Quais são os riscos éticos de hoje? O desenvolvimento de IAs não culminará em algum cenário distópico de ficção científica. O Exterminador do Futuro não está chegando; essas preocupações apenas desviam a atenção de maneira irresponsável. Há quatro riscos. Já falamos de dois: responsabilidades e o desafio da singularidade humana – identidade. Mas há também o impacto sócio-político e ambiental, que são riscos muito grandes. Nas mãos erradas, a inteligência artificial pode gerar uma sociedade mais injusta, aumentando a distância entre aqueles que têm muito dos que têm pouco. Além disso, pode ser um instrumento de opressão, violência e até mesmo militar. O quarto risco é o impacto negativo ao meio ambiente. A IA consome muita energia, o que tem impactado negativamente. Esperamos melhorar este ponto, mas não sabemos usá-la bem.
As regulamentações que temos hoje são suficientes no Brasil e no mundo? Há muitas regras, mas pouca utilidade. O único lugar onde há regras suficientes que começaram a implementá-las é a Europa. Os Estados Unidos estão indo em uma direção muito diferente, com o governo Trump decidindo liberar e não regulamentar a IA, provavelmente em nível federal. Ao nível dos estados individuais, vemos iniciativas significativas, como no Colorado e Connecticut, que já começaram a se inspirar na legislação da Europa. Já em outros países, como o Brasil, ainda há um longo caminho a percorrer.
Falando no Brasil, como está nossa relação com inteligência artificial? Vamos para o próximo, porque não estou informado o suficiente (risos). Não quero dizer coisas que não sei. E eu não sei disso.

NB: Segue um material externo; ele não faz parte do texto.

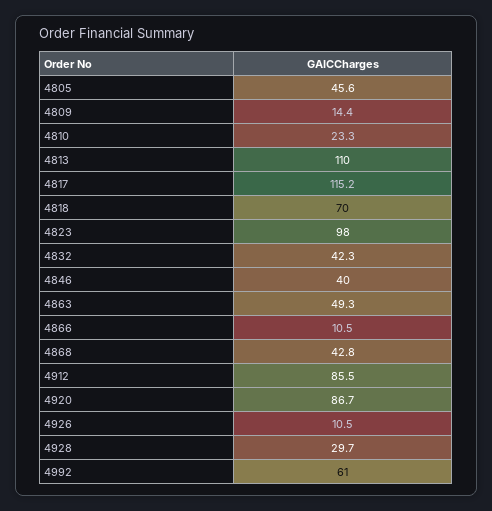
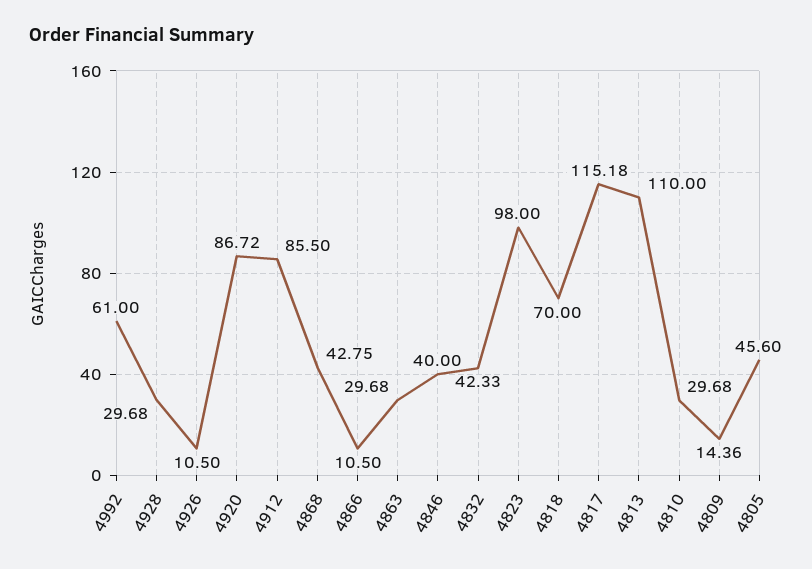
4810: 23.3 -> 29.68
4863: 49.3 -> 29.68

O senhor já mencionou os riscos, mas o que se pode fazer para o bem social? A inteligência artificial pode fazer exatamente o oposto do que já dissemos: ajudar a ter mais consciência de si mesmo e colocar a responsabilidade nos lugares corretos. Podemos usar tecnologias melhores para ter um impacto sustentável maior, como a reciclagem, por exemplo. E ajudar a sociedade a fazer com que a IA seja uma força boa desenvolvida por muitos e não como vemos hoje, controlada por poucos e, muitas vezes, de forma negativa. Mas, para isso, é preciso vontade política ou teremos apenas os riscos. A inteligência artificial é importante, é uma boa tecnologia, pode ajudar muito a humanidade e o ambiente. A usamos mal, é culpa nossa.
Estamos longe de alcançar isso? Pode acontecer, logo ou não, mas depende de nós. Porque a gente tem que instituir nossa vontade. Não pode colocar a culpa toda nos governantes porque fomos nós que os elegemos.